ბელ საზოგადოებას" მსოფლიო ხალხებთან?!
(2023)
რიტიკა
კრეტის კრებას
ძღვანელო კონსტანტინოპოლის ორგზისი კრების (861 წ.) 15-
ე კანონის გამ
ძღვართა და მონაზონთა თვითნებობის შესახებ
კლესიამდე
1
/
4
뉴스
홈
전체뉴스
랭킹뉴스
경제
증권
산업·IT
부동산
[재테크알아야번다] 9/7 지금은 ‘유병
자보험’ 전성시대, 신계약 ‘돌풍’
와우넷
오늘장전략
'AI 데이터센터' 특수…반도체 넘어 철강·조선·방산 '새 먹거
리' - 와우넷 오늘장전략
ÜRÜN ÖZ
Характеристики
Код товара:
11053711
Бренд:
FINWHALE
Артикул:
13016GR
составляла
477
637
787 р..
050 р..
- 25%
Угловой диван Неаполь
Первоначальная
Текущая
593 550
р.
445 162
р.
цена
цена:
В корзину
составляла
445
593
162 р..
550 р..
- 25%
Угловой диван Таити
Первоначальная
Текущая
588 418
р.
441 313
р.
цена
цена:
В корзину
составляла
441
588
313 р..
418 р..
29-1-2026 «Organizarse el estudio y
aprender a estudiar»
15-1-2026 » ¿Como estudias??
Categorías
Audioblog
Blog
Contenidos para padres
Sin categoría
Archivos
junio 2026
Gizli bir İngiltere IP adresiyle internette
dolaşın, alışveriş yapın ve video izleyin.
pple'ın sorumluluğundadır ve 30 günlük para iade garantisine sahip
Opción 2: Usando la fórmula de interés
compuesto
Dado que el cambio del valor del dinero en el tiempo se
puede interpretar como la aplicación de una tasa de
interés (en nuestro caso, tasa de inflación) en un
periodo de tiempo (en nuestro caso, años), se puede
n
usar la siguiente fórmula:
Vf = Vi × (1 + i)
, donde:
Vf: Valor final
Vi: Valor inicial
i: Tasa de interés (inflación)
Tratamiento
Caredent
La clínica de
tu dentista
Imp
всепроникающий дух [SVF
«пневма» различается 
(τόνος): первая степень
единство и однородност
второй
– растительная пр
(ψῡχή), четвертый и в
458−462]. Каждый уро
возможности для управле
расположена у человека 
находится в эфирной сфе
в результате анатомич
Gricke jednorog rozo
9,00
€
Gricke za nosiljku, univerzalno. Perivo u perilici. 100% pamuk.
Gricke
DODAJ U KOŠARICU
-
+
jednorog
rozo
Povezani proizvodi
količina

◆ ◆ ◆ ◆ ◆

• [Requirement] Look over the listing above. Pick out and copy every line that includes "tiempo".

• [Response for this exercise]
Dado que el cambio del valor del dinero en el tiempo se
periodo de tiempo (en nuestro caso, años), se puede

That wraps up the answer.